• [Set exercise]
From the rows below, write out exactly the lines between the one holding "scientific name: Leymus triticoides" and the one holding "country: Costa Rica", inclusive.
........
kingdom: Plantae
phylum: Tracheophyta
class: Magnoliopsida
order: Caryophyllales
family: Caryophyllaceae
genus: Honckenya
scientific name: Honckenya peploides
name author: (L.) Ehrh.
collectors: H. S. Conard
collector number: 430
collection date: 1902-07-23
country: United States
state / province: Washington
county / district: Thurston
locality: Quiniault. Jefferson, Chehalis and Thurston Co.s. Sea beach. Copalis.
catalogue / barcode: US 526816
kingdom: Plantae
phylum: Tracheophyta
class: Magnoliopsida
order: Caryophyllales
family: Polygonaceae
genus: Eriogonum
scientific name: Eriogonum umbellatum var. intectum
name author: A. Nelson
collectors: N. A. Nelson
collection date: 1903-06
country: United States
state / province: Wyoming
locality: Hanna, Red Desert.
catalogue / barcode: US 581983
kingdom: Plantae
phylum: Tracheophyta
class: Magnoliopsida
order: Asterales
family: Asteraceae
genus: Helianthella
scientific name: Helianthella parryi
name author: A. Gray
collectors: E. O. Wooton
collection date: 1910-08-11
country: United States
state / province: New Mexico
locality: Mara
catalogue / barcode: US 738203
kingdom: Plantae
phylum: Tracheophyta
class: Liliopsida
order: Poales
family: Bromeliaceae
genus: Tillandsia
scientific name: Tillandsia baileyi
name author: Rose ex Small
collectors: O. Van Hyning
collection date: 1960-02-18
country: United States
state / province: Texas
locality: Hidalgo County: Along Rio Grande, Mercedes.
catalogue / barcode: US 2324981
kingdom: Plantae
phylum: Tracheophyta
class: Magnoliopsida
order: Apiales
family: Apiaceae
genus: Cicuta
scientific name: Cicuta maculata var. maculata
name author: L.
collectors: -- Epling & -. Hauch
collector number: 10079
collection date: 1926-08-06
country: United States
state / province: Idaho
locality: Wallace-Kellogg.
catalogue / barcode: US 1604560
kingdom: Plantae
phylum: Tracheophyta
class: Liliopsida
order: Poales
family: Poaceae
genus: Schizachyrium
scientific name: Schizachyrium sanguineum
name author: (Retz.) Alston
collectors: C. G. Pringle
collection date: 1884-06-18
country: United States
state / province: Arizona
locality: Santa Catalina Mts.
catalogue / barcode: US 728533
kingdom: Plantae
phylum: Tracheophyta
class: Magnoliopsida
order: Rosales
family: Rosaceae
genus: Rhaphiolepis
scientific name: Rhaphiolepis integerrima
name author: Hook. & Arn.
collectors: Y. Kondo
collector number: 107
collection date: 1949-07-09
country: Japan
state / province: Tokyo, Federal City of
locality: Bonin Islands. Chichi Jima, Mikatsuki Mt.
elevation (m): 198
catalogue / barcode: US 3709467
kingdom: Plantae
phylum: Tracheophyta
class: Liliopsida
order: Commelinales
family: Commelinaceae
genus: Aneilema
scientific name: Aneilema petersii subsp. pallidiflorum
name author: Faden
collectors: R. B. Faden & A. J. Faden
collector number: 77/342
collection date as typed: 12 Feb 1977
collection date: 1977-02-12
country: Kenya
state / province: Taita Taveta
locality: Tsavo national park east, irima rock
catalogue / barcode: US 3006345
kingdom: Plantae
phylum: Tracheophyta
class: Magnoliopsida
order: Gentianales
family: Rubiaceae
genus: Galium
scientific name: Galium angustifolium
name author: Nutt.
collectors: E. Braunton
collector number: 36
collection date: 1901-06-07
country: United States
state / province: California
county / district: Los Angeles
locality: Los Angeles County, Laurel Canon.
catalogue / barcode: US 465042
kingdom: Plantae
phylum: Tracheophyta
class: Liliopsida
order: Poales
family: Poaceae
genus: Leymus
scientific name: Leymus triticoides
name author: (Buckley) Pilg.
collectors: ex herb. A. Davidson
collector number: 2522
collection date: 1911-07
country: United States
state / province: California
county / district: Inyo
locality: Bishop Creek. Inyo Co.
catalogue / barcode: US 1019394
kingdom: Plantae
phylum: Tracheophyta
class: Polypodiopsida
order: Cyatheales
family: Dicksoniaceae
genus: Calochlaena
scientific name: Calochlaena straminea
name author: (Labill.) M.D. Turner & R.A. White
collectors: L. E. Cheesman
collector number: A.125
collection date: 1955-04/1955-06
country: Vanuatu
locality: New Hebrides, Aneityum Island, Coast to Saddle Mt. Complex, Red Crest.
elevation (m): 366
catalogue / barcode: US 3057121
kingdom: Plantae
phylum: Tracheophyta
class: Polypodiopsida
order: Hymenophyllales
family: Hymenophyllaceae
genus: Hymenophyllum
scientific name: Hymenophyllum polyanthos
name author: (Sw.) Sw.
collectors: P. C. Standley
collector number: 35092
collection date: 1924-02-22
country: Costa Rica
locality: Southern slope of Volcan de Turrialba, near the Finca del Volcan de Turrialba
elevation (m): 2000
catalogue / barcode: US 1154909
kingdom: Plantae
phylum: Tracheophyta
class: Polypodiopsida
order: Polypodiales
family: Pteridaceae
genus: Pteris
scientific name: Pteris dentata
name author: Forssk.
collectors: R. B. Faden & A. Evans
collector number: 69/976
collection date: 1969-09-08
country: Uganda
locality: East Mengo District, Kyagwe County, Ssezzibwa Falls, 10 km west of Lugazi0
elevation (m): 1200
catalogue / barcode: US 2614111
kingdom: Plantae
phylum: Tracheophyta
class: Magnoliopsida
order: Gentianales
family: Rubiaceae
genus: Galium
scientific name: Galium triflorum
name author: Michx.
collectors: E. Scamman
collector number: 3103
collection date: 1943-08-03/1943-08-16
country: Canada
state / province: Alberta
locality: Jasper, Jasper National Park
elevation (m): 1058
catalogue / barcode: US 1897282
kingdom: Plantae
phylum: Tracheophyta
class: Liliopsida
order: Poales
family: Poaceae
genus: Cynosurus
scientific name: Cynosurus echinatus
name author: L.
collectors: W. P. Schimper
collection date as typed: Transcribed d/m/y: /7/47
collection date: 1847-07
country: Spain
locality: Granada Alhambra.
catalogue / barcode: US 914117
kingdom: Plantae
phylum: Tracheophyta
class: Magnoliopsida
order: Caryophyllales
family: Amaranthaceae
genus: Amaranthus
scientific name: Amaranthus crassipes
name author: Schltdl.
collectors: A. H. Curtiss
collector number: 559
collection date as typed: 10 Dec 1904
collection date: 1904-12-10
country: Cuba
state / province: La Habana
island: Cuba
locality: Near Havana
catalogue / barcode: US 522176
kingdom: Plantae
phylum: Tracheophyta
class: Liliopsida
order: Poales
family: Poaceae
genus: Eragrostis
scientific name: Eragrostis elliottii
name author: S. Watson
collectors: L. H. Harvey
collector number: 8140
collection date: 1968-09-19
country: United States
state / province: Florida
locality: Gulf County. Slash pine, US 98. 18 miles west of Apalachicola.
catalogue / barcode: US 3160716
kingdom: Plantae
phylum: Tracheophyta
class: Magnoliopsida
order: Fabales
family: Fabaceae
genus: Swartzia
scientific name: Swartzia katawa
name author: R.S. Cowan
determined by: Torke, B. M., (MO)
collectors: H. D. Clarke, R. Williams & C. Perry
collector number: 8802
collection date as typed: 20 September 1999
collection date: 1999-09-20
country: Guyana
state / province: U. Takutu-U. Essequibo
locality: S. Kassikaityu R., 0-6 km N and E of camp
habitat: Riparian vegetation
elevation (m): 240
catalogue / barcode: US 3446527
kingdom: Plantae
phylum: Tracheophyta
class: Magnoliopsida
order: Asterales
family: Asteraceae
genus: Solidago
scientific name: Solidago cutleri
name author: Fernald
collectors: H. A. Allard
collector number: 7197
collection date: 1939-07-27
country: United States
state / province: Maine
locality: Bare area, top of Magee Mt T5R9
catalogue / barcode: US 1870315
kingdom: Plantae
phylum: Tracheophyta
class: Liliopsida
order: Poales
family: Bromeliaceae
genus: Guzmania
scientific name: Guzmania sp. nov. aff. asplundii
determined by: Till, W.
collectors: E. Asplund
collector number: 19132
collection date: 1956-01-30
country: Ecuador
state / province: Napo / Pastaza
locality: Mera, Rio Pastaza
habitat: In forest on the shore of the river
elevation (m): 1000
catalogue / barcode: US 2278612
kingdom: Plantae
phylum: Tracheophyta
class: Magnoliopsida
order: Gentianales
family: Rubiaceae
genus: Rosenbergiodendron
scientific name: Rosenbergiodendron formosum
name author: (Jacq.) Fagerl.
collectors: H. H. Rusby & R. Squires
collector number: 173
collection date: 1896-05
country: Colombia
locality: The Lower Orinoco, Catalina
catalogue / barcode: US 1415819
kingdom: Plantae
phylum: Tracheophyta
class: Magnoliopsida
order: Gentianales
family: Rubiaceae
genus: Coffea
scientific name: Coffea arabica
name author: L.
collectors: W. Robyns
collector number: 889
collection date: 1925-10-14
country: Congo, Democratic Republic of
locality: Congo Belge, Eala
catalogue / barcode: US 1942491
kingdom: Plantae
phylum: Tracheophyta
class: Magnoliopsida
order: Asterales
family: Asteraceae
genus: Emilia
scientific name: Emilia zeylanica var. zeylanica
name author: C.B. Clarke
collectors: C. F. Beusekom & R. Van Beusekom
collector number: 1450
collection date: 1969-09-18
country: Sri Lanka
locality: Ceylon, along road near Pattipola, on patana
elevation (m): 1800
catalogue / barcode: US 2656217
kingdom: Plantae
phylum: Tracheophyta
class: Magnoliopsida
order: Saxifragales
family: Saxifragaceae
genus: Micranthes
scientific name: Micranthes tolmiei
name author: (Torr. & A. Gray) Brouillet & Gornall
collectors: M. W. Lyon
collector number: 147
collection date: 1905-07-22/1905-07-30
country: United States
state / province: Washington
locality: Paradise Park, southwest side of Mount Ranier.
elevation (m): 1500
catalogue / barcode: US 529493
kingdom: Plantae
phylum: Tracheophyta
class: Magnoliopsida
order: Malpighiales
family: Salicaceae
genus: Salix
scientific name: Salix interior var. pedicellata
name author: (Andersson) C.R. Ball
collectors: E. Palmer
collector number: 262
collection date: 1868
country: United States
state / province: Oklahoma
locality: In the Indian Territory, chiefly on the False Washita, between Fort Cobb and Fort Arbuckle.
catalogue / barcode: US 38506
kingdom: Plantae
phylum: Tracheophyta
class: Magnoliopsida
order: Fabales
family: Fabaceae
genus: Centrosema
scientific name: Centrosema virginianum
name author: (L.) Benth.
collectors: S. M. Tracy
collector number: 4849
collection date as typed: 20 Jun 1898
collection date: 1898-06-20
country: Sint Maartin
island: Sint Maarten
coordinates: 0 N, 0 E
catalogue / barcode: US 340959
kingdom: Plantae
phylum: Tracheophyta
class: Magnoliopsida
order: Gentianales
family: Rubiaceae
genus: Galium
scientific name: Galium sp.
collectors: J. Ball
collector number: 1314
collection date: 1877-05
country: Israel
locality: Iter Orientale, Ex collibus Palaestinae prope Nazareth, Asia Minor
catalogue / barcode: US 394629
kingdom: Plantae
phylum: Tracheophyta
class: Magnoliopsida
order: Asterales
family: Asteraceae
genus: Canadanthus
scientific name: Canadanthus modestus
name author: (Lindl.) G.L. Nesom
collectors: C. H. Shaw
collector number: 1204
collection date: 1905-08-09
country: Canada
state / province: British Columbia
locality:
........
• [Right answer]
scientific name: Leymus triticoides
name author: (Buckley) Pilg.
collectors: ex herb. A. Davidson
collector number: 2522
collection date: 1911-07
country: United States
state / province: California
county / district: Inyo
locality: Bishop Creek. Inyo Co.
catalogue / barcode: US 1019394
kingdom: Plantae
phylum: Tracheophyta
class: Polypodiopsida
order: Cyatheales
family: Dicksoniaceae
genus: Calochlaena
scientific name: Calochlaena straminea
name author: (Labill.) M.D. Turner & R.A. White
collectors: L. E. Cheesman
collector number: A.125
collection date: 1955-04/1955-06
country: Vanuatu
locality: New Hebrides, Aneityum Island, Coast to Saddle Mt. Complex, Red Crest.
elevation (m): 366
catalogue / barcode: US 3057121
kingdom: Plantae
phylum: Tracheophyta
class: Polypodiopsida
order: Hymenophyllales
family: Hymenophyllaceae
genus: Hymenophyllum
scientific name: Hymenophyllum polyanthos
name author: (Sw.) Sw.
collectors: P. C. Standley
collector number: 35092
collection date: 1924-02-22
country: Costa Rica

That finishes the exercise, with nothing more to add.